**Ações necessárias:**
[a] Segundo o texto sobre as disputas eleitorais, para onde as famílias paulistanas fugiram durante a Revolução Paulista de 1924?
[b] Retome o texto sobre as disputas eleitorais logo após a última frase apresentada e dê continuidade a ele.

**Texto para análise:**
As disputas eleitorais de ontem e de hoje
Gilberto Sant´Anna
No período imediatamente depois à proclamação da República aconteceu a deflagração da Primeira Grande Guerra, quando o Brasil declarou neutralidade, isto é não participou oficialmente do conflito, “(...) uma vez que o país possuía importantes transações comerciais – e dívidas - com os dois lados conflitantes (...)” Revista de História da Biblioteca Nacional, nº 101, fevereiro de 2014, pag. 64.
Nem por isso a paz grassou entre os homens, mulheres e crianças de boa vontade. Ocorreram inúmeras escaramuças em solo pátrio, encabeçadas pelo movimento social de caráter político-militar batizado de “TENENTISMO”.
Os jovens militares eram conservadores, autoritários e adeptos do positivismo, isto é, típicos revolucionários antimonarquistas do período denominado “ República das Oligarquias Cafeeiras”. Combatiam o “coronelismo”. Lutavam por reformas políticas e sociais, pela moralidade política, pela prisão dos corruptos, pelo fim do voto de cabresto, pela reforma do sistema educacional público e pelo voto secreto nas eleições. Durante a Revolução Paulista tenentista de 1924 as famílias paulistanas refugiaram-se nos sítios ao redor da capital, inclusive em Atibaia, onde as notícias chegavam quentes como brasas. A região bragantina acompanhou as tropas de Isidoro Dias Lopes. Destacamos os heróis Alberto Stramiéri, de Canedos, e Alexandre Zanoni, de Jarinu.
Claro, o quadro desabonador influenciou a vida política nacional. As façanhas atribuídas aos “coronéis” são vastas e caricatas. As artimanhas tornaram-se impagáveis. A legislação eleitoral, editada da pelos compadres, permitia todo tipo de fraude. Por exemplo, o eleitor carregava no bolso a cédula a ser depositada na urna.

**Trechos dos itens:**
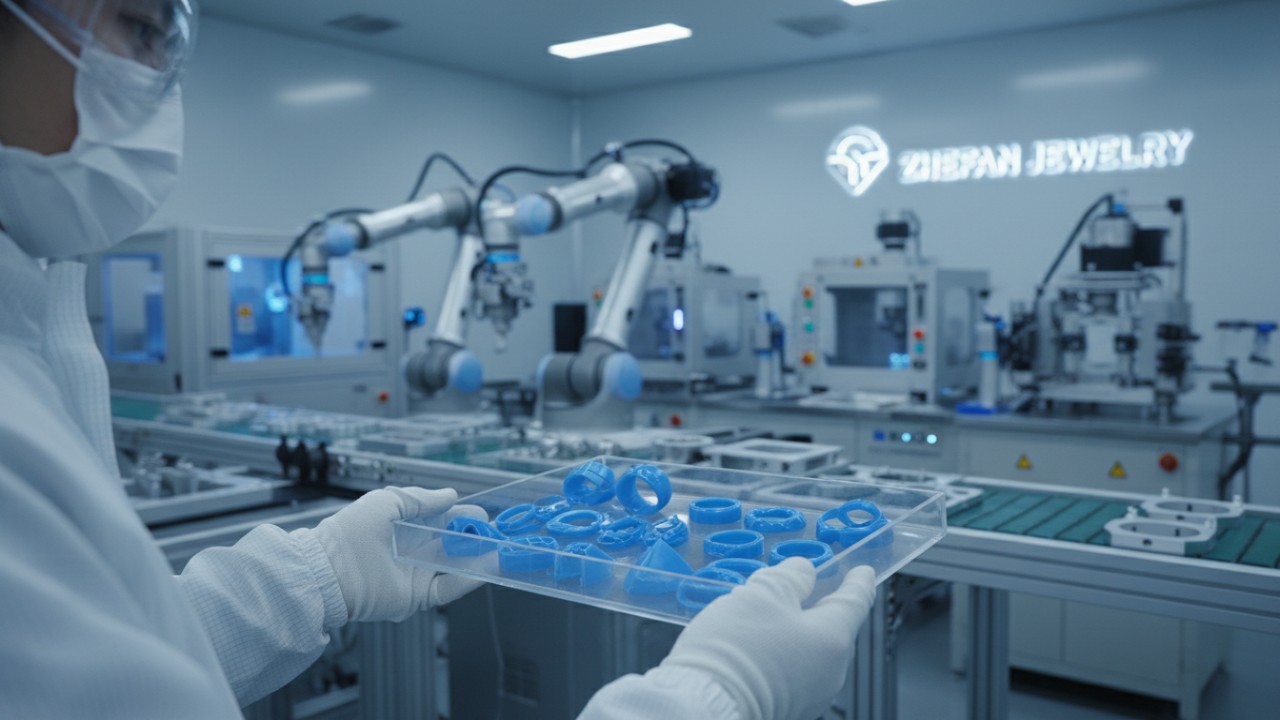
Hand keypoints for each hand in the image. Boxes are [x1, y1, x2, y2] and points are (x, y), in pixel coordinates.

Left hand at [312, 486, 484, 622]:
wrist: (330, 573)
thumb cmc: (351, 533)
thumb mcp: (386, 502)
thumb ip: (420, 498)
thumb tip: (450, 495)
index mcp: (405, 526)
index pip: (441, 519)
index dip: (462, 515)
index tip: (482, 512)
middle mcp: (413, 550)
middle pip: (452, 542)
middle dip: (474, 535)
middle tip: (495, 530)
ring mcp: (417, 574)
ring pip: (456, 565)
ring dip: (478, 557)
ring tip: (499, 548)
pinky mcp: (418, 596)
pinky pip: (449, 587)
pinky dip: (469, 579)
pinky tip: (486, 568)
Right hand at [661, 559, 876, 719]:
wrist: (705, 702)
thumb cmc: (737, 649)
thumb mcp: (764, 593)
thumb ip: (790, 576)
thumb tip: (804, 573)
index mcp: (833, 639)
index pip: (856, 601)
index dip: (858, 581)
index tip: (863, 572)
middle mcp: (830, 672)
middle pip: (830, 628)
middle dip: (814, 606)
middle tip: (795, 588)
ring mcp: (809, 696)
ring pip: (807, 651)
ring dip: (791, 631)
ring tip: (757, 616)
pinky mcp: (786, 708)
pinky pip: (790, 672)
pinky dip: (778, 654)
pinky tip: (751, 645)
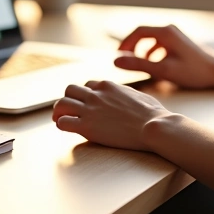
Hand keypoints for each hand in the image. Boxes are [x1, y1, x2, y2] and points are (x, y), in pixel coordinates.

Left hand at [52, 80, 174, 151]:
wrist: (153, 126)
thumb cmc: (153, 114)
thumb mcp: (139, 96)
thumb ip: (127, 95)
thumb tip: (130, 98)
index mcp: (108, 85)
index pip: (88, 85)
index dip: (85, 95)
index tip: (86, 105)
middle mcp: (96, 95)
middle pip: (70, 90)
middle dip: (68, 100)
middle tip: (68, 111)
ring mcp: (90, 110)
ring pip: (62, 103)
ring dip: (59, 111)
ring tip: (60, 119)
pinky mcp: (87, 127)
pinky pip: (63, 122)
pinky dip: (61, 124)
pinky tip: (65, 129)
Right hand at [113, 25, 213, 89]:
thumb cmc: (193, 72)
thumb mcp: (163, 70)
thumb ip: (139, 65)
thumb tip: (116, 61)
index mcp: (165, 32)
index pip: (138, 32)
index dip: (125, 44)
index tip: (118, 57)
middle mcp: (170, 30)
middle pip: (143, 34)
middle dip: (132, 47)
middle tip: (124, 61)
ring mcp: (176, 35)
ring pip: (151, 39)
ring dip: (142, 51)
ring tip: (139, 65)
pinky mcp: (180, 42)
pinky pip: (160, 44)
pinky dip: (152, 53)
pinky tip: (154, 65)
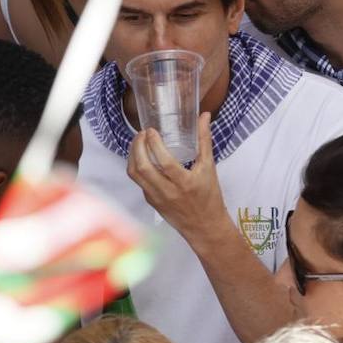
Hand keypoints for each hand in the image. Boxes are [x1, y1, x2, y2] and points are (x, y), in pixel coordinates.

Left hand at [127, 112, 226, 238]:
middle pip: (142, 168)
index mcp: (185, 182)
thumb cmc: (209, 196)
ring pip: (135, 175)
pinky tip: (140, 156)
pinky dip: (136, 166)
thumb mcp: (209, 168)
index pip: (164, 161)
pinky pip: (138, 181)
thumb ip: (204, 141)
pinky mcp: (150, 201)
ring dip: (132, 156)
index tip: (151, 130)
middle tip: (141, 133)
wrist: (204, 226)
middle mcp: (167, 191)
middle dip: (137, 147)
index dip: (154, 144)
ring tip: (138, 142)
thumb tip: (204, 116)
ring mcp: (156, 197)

**Lista de respostas:**
[a] Para os sítios ao redor da capital, inclusive em Atibaia.

[b]
Os candidatos treinavam os correligionários, na maioria residentes na zona rural, para dar eficácia ao exercício do voto. Montavam cabines e urnas simuladas. A prática minimizava os medos e supria o pouco manejo com os hábitos citadinos. No dia aprazado os votantes eram transportados para local próximo das secções instaladas pela Justiça. O material de votação, adrede preparado, restava escondido nos bolsos internos da roupa. As mulheres utilizavam as bolsas e o sutiã. Durante o percurso até a urna, “boqueiros” diversos trocavam os papéis trazidos às mãos. Na hora de sufragar sacava-se a cédula entranhada. Dentro da cabine de pano preto, envelopava-se o “voto secreto”, sob o olhar vitorioso do cabo eleitoral acompanhante.
Cumprido o dever cívico o votante e familiares faziam jus à “gororoba” ou “boia”, ou seja, à alimentação à base de arroz, feijão, macarrão, ensopado de carne com batata, farinha e refrigerante, tudo servido à vontade nos comitês partidários. Os candidatos também ali comiam em solidariedade e agradecimento. Depois os eleitores eram devolvidos aos sítios, geralmente arranjados em cima de um caminhão de carga.
O farmacêutico e vereador Bento Marcondes Escobar exibia logo à entrada da farmácia, na rua José Alvim, um quadro dos “18 do Forte”, certamente orgulhoso das propostas e desabafos tenentistas. Talvez, por não cabalar votos ou usar de expedientes espertos, sempre exerceu mandato eletivo na condição de suplente.
Bento Escobar, como era conhecido, pertenceu ao Partido Democrático, ao lado de Álvaro Correia Lima, major Sebastião Teodoro Pinto, Sílvio Russomano e José Herculano Bueno e tantos outros. Eram da oposição aos Alvins.
É possível compararmos eleitoralmente esse período republicano com o atual? As questões nas primeiras décadas do século XXI muito se assemelham com as do engatinhar do liberalismo, há cem anos. Tudo pouco mudou. Hoje as grandes massas são igualmente manobráveis, embora eletronicamente, não obstante ainda existam os cabos eleitorais a laçar eleitores nas quebradas da miséria.
A grande mídia, de propriedade do capital hegemônico, elege os “representantes do povo”, segundo os próprios apetites. Manipulam, como faziam os “coronéis”, apesar de nem sempre o resultado das urnas respeitar os interesses da riqueza.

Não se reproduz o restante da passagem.